O bien (lección de aquel heroico 6 de junio de 1944, cuyo aniversario estamos a punto de celebrar en las playas de Normandía) mantenernos firmes, no quebrantar nuestras alianzas y hacer retroceder a la Bestia que, en este caso, nunca ha ocultado sus intenciones de, una vez acabe en Ucrania, atacar Georgia, luego Moldavia, luego alguno de los países bálticos, y más tarde esa civilización europea cuya antorcha llevaron valientemente los padres fundadores de la Unión y que sigue siendo la némesis absoluta de Rusia.

Más allá de la ambigüedad estratégica: la lengua ácida y cruel de lo Trágico en la Historia.

***

Y hubo un tercer tema en la entrevista que pasó extrañamente desapercibido: la visita del presidente chino a París.

Un europeo de origen francés verá el acontecimiento a través de un doble prisma. La China del genocidio de los uigures, la China de la extracción forzosa de órganos a los presos políticos, la inmensa cárcel del alma donde la persecución de cristianos, budistas tibetanos y practicantes del Falun Gong es todo rigor: esa China es la más sofisticada e implacable de las dictaduras, y esperamos que el presidente francés lo haya recordado durante las conversaciones privadas y públicas que ha mantenido con su homólogo.

Ursula von der Leyen saluda a Xi Jinping en presencia de Emmanuel Macron durante la reunión de este lunes en París.

Ursula von der Leyen saluda a Xi Jinping en presencia de Emmanuel Macron durante la reunión de este lunes en París. Comisión Europea

Pero luego está la China rica, la China que está a punto de superar a Estados Unidos como primera potencia mundial, la China de las Rutas de la Seda y de la recolonización acelerada de África, que tiene una relación con su propio imperialismo más compleja de lo que a menudo se piensa: "un imperio inmóvil", como decían ante Alain Peyrefitte los primeros jesuitas que salieron de Goa y Macao y descubrieron Hou-Kouang.

Un imperio reticente, reacio, como lo sería América mucho más tarde.
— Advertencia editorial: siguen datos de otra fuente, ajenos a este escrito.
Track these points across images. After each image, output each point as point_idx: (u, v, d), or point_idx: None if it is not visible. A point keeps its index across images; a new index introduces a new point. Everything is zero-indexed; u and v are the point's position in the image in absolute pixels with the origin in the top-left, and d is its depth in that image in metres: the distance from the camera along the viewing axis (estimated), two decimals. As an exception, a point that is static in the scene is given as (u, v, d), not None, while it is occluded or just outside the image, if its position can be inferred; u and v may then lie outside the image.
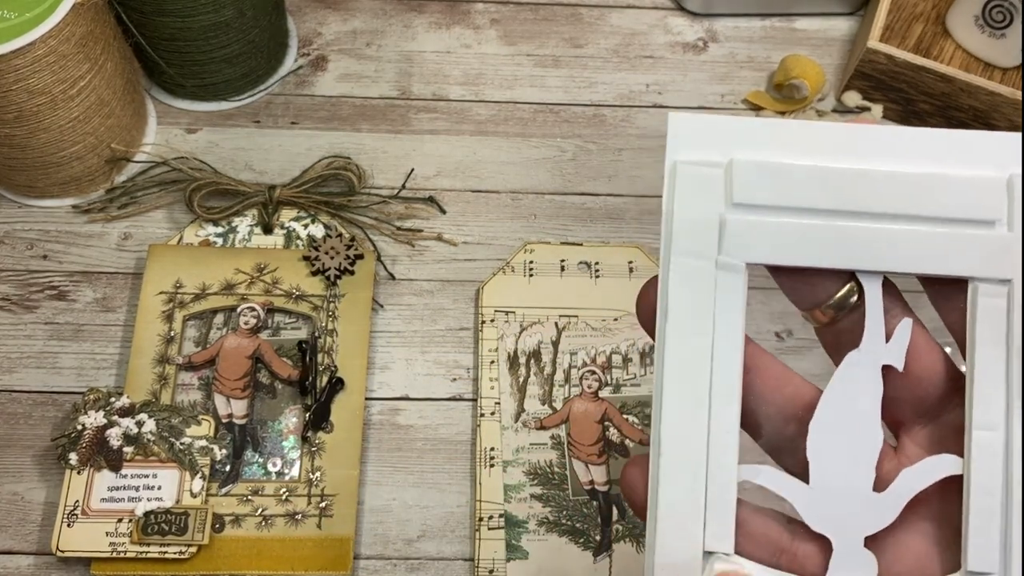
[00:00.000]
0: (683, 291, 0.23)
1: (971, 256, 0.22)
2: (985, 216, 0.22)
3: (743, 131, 0.22)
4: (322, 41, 0.67)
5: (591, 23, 0.70)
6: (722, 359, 0.22)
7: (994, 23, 0.65)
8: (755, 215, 0.22)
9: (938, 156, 0.22)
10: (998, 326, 0.22)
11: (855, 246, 0.22)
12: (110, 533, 0.48)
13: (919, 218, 0.22)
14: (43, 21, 0.50)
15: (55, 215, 0.59)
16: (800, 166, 0.22)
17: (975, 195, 0.22)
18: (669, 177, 0.23)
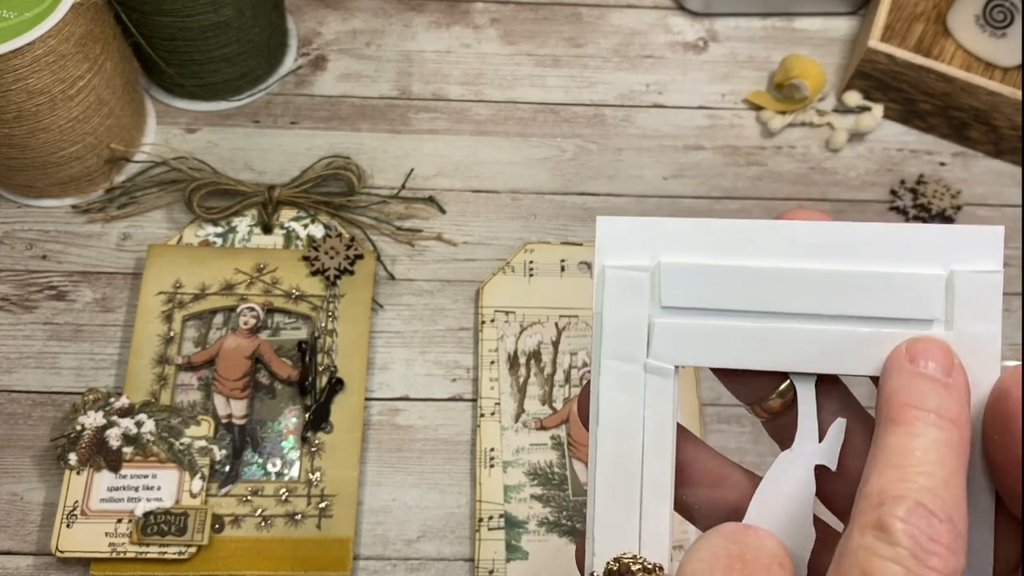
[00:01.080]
0: (613, 394, 0.23)
1: None
2: (922, 315, 0.21)
3: (671, 233, 0.22)
4: (322, 41, 0.67)
5: (591, 23, 0.70)
6: (653, 460, 0.22)
7: (995, 23, 0.65)
8: (683, 318, 0.22)
9: (874, 252, 0.21)
10: None
11: (786, 347, 0.22)
12: (109, 533, 0.48)
13: (852, 318, 0.21)
14: (42, 21, 0.50)
15: (54, 215, 0.59)
16: (727, 267, 0.22)
17: (911, 294, 0.21)
18: (598, 280, 0.23)
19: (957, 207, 0.62)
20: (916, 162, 0.65)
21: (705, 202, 0.62)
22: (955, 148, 0.66)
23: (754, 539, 0.20)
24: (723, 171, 0.64)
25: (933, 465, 0.18)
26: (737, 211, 0.62)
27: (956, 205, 0.62)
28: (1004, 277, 0.64)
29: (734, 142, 0.65)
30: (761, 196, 0.63)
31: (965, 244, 0.21)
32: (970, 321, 0.21)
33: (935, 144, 0.66)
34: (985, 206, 0.63)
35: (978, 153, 0.65)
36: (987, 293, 0.21)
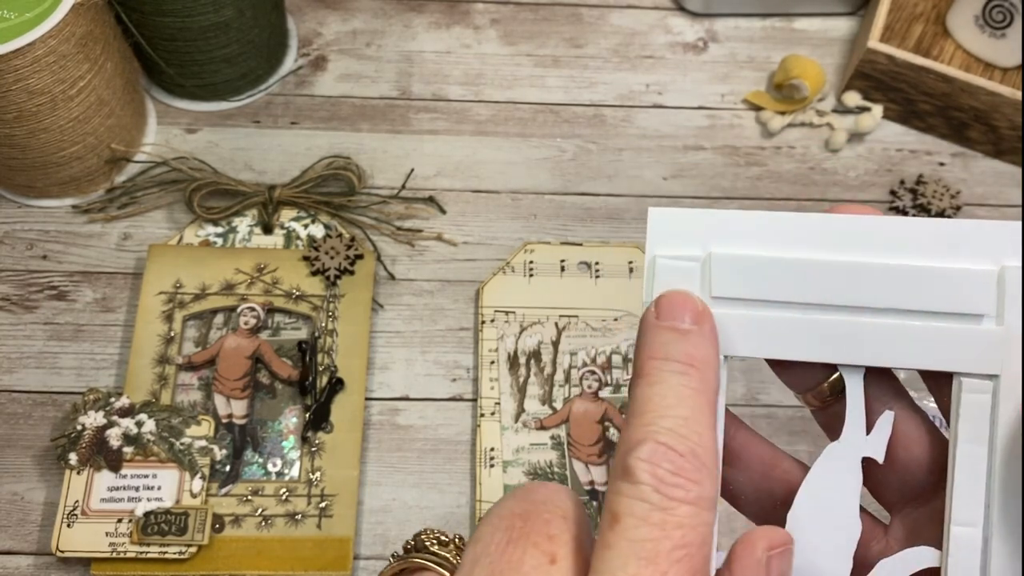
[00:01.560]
0: None
1: (956, 351, 0.21)
2: (972, 310, 0.21)
3: (721, 224, 0.22)
4: (322, 41, 0.67)
5: (591, 23, 0.70)
6: None
7: (994, 23, 0.65)
8: (734, 308, 0.22)
9: (924, 247, 0.21)
10: (981, 423, 0.21)
11: (835, 340, 0.22)
12: (110, 533, 0.48)
13: (902, 312, 0.22)
14: (43, 21, 0.50)
15: (55, 215, 0.59)
16: (778, 259, 0.22)
17: (962, 288, 0.21)
18: (648, 270, 0.23)
19: (956, 207, 0.62)
20: (915, 162, 0.65)
21: (705, 202, 0.62)
22: (954, 148, 0.66)
23: (542, 494, 0.20)
24: (723, 171, 0.64)
25: (672, 408, 0.19)
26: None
27: (955, 205, 0.62)
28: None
29: (734, 142, 0.65)
30: (761, 196, 0.63)
31: (1016, 239, 0.21)
32: (1019, 317, 0.21)
33: (934, 144, 0.66)
34: (985, 206, 0.63)
35: (977, 153, 0.66)
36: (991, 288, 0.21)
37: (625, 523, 0.18)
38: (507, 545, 0.19)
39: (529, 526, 0.19)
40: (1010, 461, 0.21)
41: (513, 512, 0.20)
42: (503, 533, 0.19)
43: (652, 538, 0.18)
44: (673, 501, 0.18)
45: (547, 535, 0.19)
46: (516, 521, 0.19)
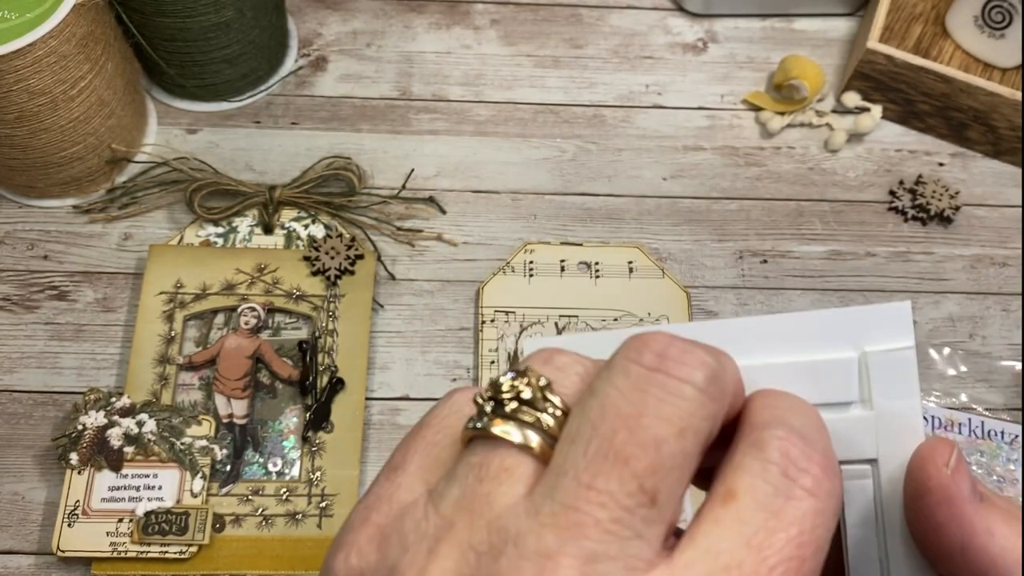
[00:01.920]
0: None
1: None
2: (839, 399, 0.21)
3: (595, 347, 0.22)
4: (322, 42, 0.68)
5: (591, 24, 0.70)
6: None
7: (993, 24, 0.65)
8: None
9: (785, 343, 0.21)
10: (866, 507, 0.21)
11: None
12: (111, 533, 0.48)
13: None
14: (43, 22, 0.50)
15: (56, 215, 0.59)
16: None
17: (825, 379, 0.21)
18: None
19: (956, 207, 0.62)
20: (915, 163, 0.65)
21: (704, 203, 0.63)
22: (954, 149, 0.66)
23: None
24: (722, 172, 0.64)
25: (801, 410, 0.19)
26: (736, 211, 0.62)
27: (955, 206, 0.62)
28: (1004, 277, 0.64)
29: (733, 143, 0.65)
30: (760, 196, 0.63)
31: (875, 323, 0.21)
32: (888, 399, 0.21)
33: (934, 145, 0.66)
34: (984, 206, 0.64)
35: (977, 154, 0.66)
36: (901, 369, 0.21)
37: (742, 502, 0.17)
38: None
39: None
40: (902, 541, 0.21)
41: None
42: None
43: (767, 527, 0.16)
44: (798, 489, 0.17)
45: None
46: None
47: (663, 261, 0.60)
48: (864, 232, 0.62)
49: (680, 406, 0.17)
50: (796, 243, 0.61)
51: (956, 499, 0.19)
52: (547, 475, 0.17)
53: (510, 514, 0.17)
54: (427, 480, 0.19)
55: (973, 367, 0.57)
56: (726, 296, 0.59)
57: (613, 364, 0.18)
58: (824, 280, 0.60)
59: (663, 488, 0.17)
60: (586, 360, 0.20)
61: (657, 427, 0.17)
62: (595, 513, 0.16)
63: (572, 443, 0.17)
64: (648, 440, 0.17)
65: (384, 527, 0.18)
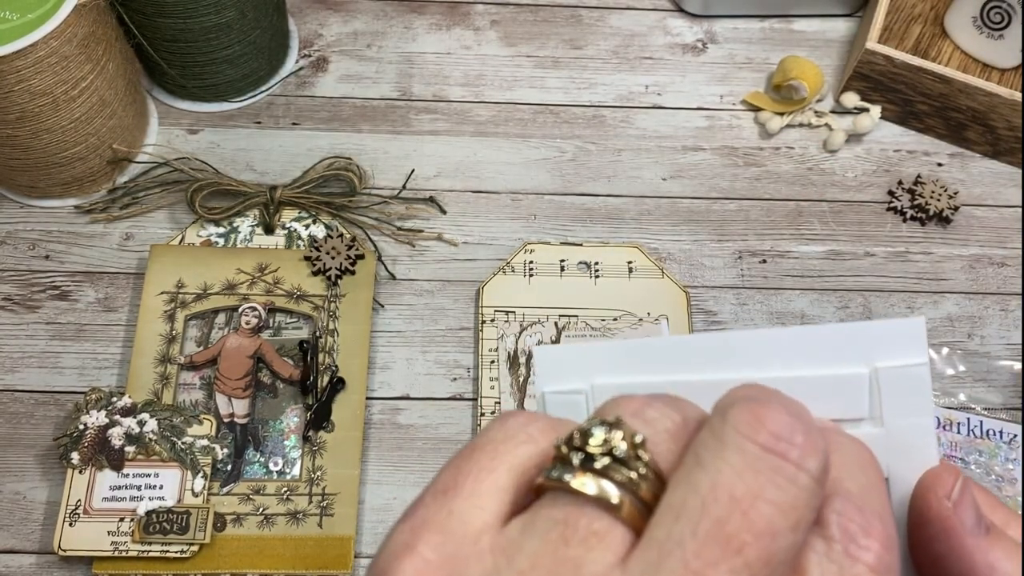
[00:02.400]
0: None
1: None
2: (850, 415, 0.21)
3: (603, 356, 0.22)
4: (323, 42, 0.68)
5: (591, 24, 0.70)
6: None
7: (992, 24, 0.65)
8: None
9: (797, 358, 0.21)
10: None
11: None
12: (112, 532, 0.48)
13: None
14: (45, 22, 0.50)
15: (57, 215, 0.59)
16: (657, 383, 0.22)
17: (837, 395, 0.21)
18: (539, 406, 0.23)
19: (955, 208, 0.63)
20: (913, 163, 0.65)
21: (703, 203, 0.63)
22: (952, 149, 0.66)
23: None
24: (721, 172, 0.64)
25: (853, 473, 0.18)
26: (735, 211, 0.62)
27: (953, 206, 0.63)
28: (1002, 277, 0.64)
29: (732, 143, 0.65)
30: (759, 196, 0.63)
31: (887, 339, 0.21)
32: (900, 416, 0.21)
33: (932, 145, 0.66)
34: (982, 206, 0.64)
35: (975, 154, 0.66)
36: (914, 386, 0.21)
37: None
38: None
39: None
40: (906, 560, 0.21)
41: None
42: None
43: None
44: (860, 566, 0.16)
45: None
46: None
47: (663, 261, 0.60)
48: (863, 232, 0.62)
49: (796, 496, 0.16)
50: (795, 243, 0.62)
51: (955, 532, 0.19)
52: (645, 548, 0.16)
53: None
54: (484, 509, 0.17)
55: (972, 367, 0.57)
56: (725, 296, 0.59)
57: (724, 437, 0.17)
58: (823, 280, 0.60)
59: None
60: (675, 415, 0.18)
61: (773, 516, 0.16)
62: None
63: (677, 519, 0.16)
64: (764, 529, 0.16)
65: (439, 564, 0.16)
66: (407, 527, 0.17)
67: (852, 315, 0.59)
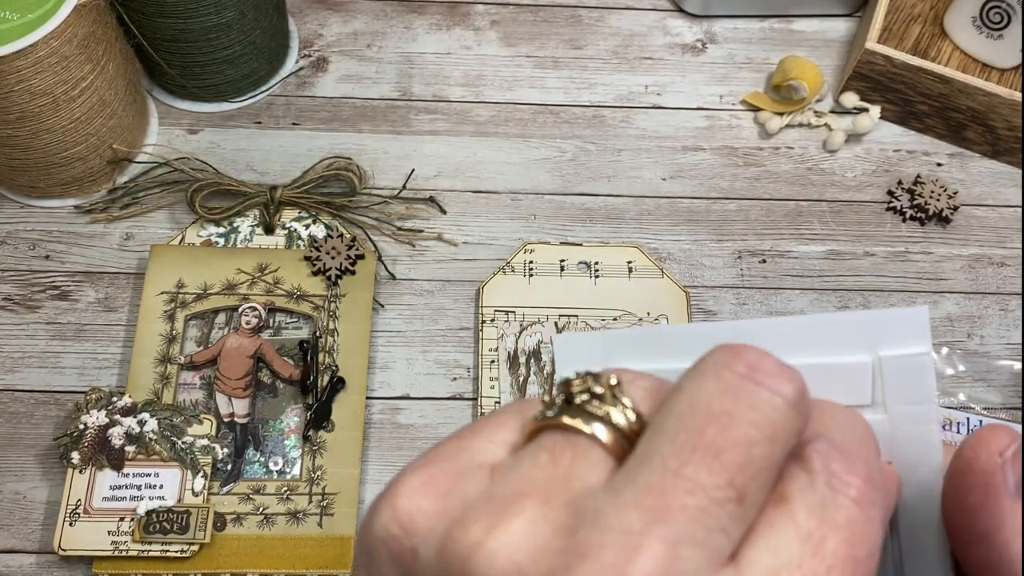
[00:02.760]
0: None
1: None
2: (853, 402, 0.21)
3: (619, 343, 0.23)
4: (323, 42, 0.68)
5: (590, 25, 0.70)
6: None
7: (991, 24, 0.65)
8: None
9: (803, 345, 0.21)
10: None
11: None
12: (112, 532, 0.48)
13: None
14: (45, 22, 0.50)
15: (57, 215, 0.59)
16: (668, 370, 0.22)
17: (840, 383, 0.21)
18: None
19: (954, 207, 0.63)
20: (913, 163, 0.65)
21: (703, 203, 0.63)
22: (952, 149, 0.66)
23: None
24: (721, 172, 0.64)
25: (842, 425, 0.19)
26: (735, 211, 0.63)
27: (953, 206, 0.63)
28: (1002, 277, 0.64)
29: (732, 143, 0.65)
30: (759, 196, 0.63)
31: (891, 328, 0.21)
32: (903, 404, 0.21)
33: (932, 145, 0.66)
34: (982, 206, 0.64)
35: (975, 154, 0.66)
36: (917, 375, 0.21)
37: (794, 505, 0.17)
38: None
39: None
40: (916, 545, 0.21)
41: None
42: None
43: (819, 531, 0.17)
44: (843, 498, 0.17)
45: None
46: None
47: (662, 261, 0.60)
48: (862, 232, 0.62)
49: (770, 415, 0.17)
50: (795, 243, 0.62)
51: (995, 488, 0.19)
52: (628, 464, 0.17)
53: (588, 493, 0.16)
54: (493, 450, 0.19)
55: (971, 366, 0.57)
56: (725, 296, 0.59)
57: (701, 368, 0.18)
58: (823, 280, 0.60)
59: (751, 489, 0.16)
60: (652, 379, 0.20)
61: (748, 429, 0.17)
62: (682, 499, 0.16)
63: (656, 434, 0.17)
64: (740, 438, 0.16)
65: (443, 480, 0.18)
66: (422, 456, 0.19)
67: (852, 315, 0.59)
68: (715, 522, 0.16)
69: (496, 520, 0.16)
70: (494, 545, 0.16)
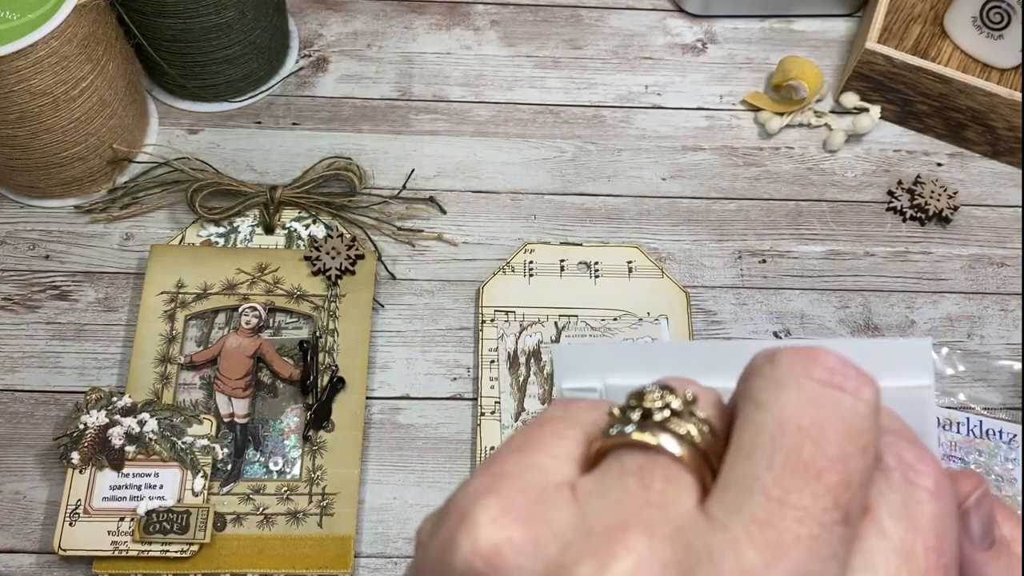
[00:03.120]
0: None
1: None
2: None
3: (618, 356, 0.23)
4: (323, 42, 0.68)
5: (590, 24, 0.70)
6: None
7: (991, 24, 0.65)
8: None
9: None
10: None
11: None
12: (112, 532, 0.48)
13: None
14: (45, 22, 0.50)
15: (57, 215, 0.59)
16: None
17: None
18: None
19: (954, 208, 0.63)
20: (913, 163, 0.65)
21: (703, 203, 0.63)
22: (952, 149, 0.66)
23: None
24: (721, 172, 0.64)
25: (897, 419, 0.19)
26: (735, 211, 0.62)
27: (953, 206, 0.63)
28: (1002, 277, 0.64)
29: (732, 143, 0.65)
30: (759, 196, 0.63)
31: (892, 359, 0.20)
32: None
33: (932, 145, 0.66)
34: (982, 206, 0.64)
35: (975, 154, 0.66)
36: (918, 408, 0.20)
37: (878, 514, 0.16)
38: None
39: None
40: None
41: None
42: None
43: (908, 538, 0.16)
44: (921, 492, 0.16)
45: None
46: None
47: (662, 261, 0.60)
48: (862, 232, 0.62)
49: (858, 425, 0.16)
50: (795, 243, 0.62)
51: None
52: (722, 491, 0.16)
53: (693, 527, 0.16)
54: (561, 468, 0.17)
55: (971, 366, 0.57)
56: (725, 296, 0.59)
57: (779, 379, 0.17)
58: (823, 280, 0.60)
59: (853, 507, 0.16)
60: (713, 390, 0.19)
61: (842, 443, 0.16)
62: (795, 529, 0.15)
63: (749, 457, 0.16)
64: (837, 454, 0.16)
65: (524, 506, 0.16)
66: (487, 474, 0.17)
67: (852, 315, 0.59)
68: (828, 549, 0.15)
69: (604, 560, 0.15)
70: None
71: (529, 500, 0.16)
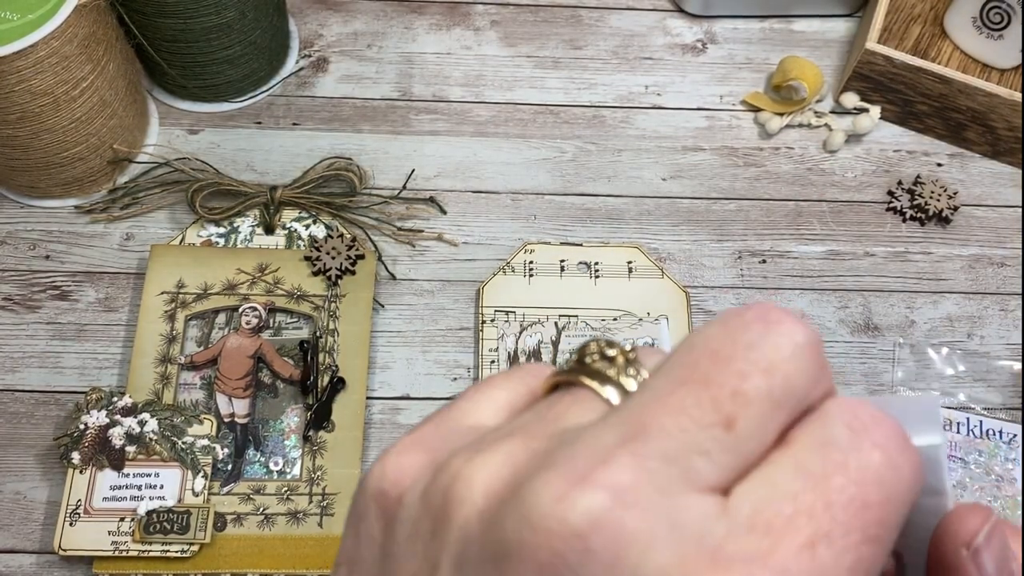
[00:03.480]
0: None
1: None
2: None
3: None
4: (323, 43, 0.68)
5: (590, 25, 0.70)
6: None
7: (991, 24, 0.65)
8: None
9: None
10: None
11: None
12: (112, 532, 0.48)
13: None
14: (46, 22, 0.50)
15: (58, 215, 0.59)
16: None
17: None
18: None
19: (954, 208, 0.63)
20: (913, 163, 0.65)
21: (703, 203, 0.63)
22: (952, 149, 0.66)
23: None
24: (721, 172, 0.64)
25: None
26: (735, 211, 0.63)
27: (953, 206, 0.63)
28: (1002, 277, 0.64)
29: (732, 143, 0.65)
30: (759, 197, 0.63)
31: (902, 417, 0.19)
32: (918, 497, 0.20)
33: (932, 145, 0.66)
34: (982, 207, 0.64)
35: (975, 154, 0.66)
36: (933, 467, 0.19)
37: (797, 445, 0.16)
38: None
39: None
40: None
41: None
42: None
43: (824, 468, 0.15)
44: (865, 441, 0.16)
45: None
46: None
47: (662, 261, 0.60)
48: (862, 232, 0.62)
49: (770, 355, 0.16)
50: (795, 243, 0.62)
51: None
52: (621, 404, 0.17)
53: (575, 429, 0.16)
54: (483, 414, 0.19)
55: (971, 367, 0.57)
56: (725, 296, 0.59)
57: (722, 316, 0.17)
58: (822, 280, 0.60)
59: (742, 416, 0.15)
60: (665, 351, 0.19)
61: (743, 364, 0.16)
62: (662, 420, 0.15)
63: (654, 375, 0.17)
64: (732, 371, 0.16)
65: (433, 436, 0.18)
66: (415, 425, 0.19)
67: (852, 315, 0.59)
68: (694, 443, 0.15)
69: (476, 454, 0.16)
70: (470, 471, 0.16)
71: (441, 432, 0.18)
Un imperio misteriosamente contenido que el almirante Zheng He, el gran eunuco imperial, había dotado, un siglo antes de Magallanes, con la mayor flota del mundo, pero que tenía prohibido, so pena de muerte, ir más allá del cabo de Buena Esperanza.

Bien, pues es justo hacer todo lo posible por intentar tener tratos con ese imperio.

Por ejemplo, Putin no aguantaría ni una semana sin las compras a gran escala que hace Pekín de su petróleo.

No obstante, también es cierto que ha tenido que esperar hasta el 31 de enero para ver cómo el ministro chino de Defensa, Dong Jun, oficializaba por primera vez en una videoconferencia con Serguéi Shoigú su "apoyo en la causa ucraniana".

Desde ese momento, ¿cómo no se va a tener que intentar llevar a China al terreno más neutral posible? ¿Por qué el presidente francés no iba a recordarle a su homólogo las palabras del cardenal de Retz: "Uno no sale de la ambigüedad más que para ir en su propia contra"?

Esa sentencia es tan francesa que bien podría ser china.